In the present study, one- to seven day old adult apterous females of M. persicae and three week old plants with four to five fully developed leaves were used for all experiments according to the standard procedure applied in similar studies [17,18,19,20,24,25,26,27]. Aphids were attached to a golden wire electrode with conductive silver paint and starved for 1 h prior to the experiment. Probing behavior of apterous M. persicae was monitored for 8 h continuously with a Giga-8 DC EPG with 1 GΩ of input resistance (EPG Systems, Wageningen, The Netherlands) and Stylet+ software (www.epgsystems.eu). Each aphid was given access to a freshly prepared leaf of an unused plant, which means that each plant and each aphid were used only once. One aphid–plant combination was considered a replication. Two rounds of 8 replications (n = 16) were carried out for each studied substance and control. Giga-8 DC EPG allows the recording of 8 samples simultaneously. Incomplete EPG recordings, i.e., those that were prematurely ended due to the aphid falling off the plant or other incidents, were discarded from analysis. All experiments were carried out under the same conditions of temperature, relative humidity, and photoperiod, as described for the rearing of plants and aphids. The bioassays started at 10–11 a.m. MEST (Middle European Summer Time).

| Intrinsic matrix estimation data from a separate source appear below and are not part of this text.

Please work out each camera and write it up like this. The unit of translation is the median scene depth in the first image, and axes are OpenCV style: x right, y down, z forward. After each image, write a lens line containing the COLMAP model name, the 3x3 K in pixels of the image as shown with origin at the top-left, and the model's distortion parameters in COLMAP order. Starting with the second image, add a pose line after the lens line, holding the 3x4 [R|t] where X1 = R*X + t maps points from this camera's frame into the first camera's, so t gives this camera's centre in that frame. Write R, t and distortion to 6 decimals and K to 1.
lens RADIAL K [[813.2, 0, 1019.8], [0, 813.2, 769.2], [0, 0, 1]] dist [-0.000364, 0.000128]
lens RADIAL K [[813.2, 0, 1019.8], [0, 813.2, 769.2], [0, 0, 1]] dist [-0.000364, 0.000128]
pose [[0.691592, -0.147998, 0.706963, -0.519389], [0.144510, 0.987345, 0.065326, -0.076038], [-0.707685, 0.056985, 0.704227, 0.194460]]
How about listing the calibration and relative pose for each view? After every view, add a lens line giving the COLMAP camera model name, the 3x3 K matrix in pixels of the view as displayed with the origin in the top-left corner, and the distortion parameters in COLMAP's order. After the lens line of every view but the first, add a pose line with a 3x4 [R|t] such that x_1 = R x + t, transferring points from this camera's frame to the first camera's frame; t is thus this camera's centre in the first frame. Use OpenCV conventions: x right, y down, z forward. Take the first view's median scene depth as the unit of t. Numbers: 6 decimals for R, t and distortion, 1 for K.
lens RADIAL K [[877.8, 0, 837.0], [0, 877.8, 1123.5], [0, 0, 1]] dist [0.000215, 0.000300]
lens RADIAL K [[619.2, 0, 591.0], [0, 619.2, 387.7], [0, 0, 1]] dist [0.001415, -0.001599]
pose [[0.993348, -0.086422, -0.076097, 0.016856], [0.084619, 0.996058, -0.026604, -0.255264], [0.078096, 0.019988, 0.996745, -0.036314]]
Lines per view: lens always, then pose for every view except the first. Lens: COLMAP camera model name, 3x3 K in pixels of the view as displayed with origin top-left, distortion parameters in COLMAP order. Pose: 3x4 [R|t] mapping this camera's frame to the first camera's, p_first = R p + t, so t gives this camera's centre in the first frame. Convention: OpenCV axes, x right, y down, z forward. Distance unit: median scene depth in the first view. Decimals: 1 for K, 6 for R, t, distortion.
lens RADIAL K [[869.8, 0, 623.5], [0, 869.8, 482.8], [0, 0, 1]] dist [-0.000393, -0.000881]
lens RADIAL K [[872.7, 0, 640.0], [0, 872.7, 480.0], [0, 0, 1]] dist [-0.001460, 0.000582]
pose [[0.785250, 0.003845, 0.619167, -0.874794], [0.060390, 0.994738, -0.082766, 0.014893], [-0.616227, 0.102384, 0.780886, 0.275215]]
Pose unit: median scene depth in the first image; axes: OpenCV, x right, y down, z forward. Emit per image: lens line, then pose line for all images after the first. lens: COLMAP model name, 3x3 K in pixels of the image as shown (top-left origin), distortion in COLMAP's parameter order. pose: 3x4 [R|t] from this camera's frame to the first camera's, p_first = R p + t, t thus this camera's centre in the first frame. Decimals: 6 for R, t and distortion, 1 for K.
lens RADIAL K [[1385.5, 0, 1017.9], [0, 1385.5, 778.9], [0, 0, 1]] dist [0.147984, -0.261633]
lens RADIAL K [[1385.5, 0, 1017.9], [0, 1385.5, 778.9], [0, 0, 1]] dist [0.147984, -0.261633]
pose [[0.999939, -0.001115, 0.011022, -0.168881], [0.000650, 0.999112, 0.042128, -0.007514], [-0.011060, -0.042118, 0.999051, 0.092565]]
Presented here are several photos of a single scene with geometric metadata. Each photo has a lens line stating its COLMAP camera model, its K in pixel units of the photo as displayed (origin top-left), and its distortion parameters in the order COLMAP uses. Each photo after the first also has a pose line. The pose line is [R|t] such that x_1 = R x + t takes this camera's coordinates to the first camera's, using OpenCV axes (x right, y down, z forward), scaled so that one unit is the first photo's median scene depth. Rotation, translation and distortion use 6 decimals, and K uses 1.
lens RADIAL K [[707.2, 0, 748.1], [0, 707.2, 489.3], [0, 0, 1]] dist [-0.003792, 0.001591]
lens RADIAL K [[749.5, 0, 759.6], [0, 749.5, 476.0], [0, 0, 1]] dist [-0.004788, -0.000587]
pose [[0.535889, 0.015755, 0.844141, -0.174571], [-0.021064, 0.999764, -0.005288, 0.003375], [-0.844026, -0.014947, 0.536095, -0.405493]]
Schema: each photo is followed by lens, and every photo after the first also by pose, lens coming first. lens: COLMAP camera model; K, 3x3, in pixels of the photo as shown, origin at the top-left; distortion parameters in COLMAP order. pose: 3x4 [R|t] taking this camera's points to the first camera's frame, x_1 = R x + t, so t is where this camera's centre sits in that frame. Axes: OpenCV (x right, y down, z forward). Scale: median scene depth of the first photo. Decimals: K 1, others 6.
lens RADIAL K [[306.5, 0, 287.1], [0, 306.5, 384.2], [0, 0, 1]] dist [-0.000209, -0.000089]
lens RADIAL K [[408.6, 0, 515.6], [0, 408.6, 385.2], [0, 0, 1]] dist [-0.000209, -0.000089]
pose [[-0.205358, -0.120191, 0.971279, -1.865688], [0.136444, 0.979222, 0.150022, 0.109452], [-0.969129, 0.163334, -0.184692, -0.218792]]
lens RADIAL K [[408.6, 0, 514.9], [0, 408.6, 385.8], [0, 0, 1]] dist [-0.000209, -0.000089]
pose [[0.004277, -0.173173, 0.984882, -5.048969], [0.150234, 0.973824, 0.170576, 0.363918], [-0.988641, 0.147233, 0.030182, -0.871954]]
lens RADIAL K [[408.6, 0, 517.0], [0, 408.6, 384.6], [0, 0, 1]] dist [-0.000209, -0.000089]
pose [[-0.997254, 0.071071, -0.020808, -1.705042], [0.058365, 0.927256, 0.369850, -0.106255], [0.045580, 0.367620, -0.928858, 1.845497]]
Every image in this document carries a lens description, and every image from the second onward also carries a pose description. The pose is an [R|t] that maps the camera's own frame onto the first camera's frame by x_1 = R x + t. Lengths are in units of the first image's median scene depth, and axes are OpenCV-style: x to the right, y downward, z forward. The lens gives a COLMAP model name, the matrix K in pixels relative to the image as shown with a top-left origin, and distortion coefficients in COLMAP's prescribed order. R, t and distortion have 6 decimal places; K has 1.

The following aphid behaviors related to mouthparts positions in or out of the plant tissues were distinguished: non-probing, which represents aphid stylets outside the plant tissues, pathway phase ‘C’, which represents the movement of aphid stylets within the epidermis and mesophyll; phase ‘F’, which represents unidentified (‘derailed’) stylet movements within apoplast; xylem phase ‘G’, which represents active xylem sap uptake; phloem phase consisting of watery salivation E1 and passive ingestion of phloem sap ‘E2’. ‘F’ and ‘G’ occurred sporadically irrespective of a treatment, therefore, these activities were analyzed together with phase ‘C’ and referred to as the ‘non-phloem’ phase of probing.

4.5. Statistical Analysis

The EPG parameters describing aphid probing behavior were calculated manually and individually for every aphid and the means and standard deviations were subsequently calculated using the EPG analysis Excel worksheet created for this study. Two comparative analyses were carried out. First, aphid behavior on control plants was compared to aphid behavior on naringenin- and naringenin derivatives-treated plants individually for each compound/treatment. This comparison (Mann–Whitney U-test) was performed and the results were interpreted to reveal the mode of action of a given compound (deterrent, attractant, neutral), which allowed grouping of the studied compounds according to their similarity in the effect they had on aphid behavior. A second comparison was carried out to determine the effect of structural modifications in the naringenin molecule on the aphid behavior modifying activity. For this purpose, aphid behavior on only the treated plants was compared. Due to failure to meet the assumptions of analysis of variance, the obtained data were analyzed by the Kruskal–Wallis test and post hoc multiple comparisons of mean ranks for all groups (Dunn’s test). The Kruskal–Wallis test is a non-parametric alternative to the one-factor ANOVA test for independent measures and it is commonly used to analyze data deriving from EPG recordings of aphid probing [32]. The mean and SD values given in Table 1, Table 2 and Table 3 are a representation of non-Gaussian data, but the statistical analysis was done by non-parametric tests, in which all individual data were included. All statistical calculations were performed using StatSoft, Inc. (2014) STATISTICA (data analysis software system, version 12, www.statsoft.com).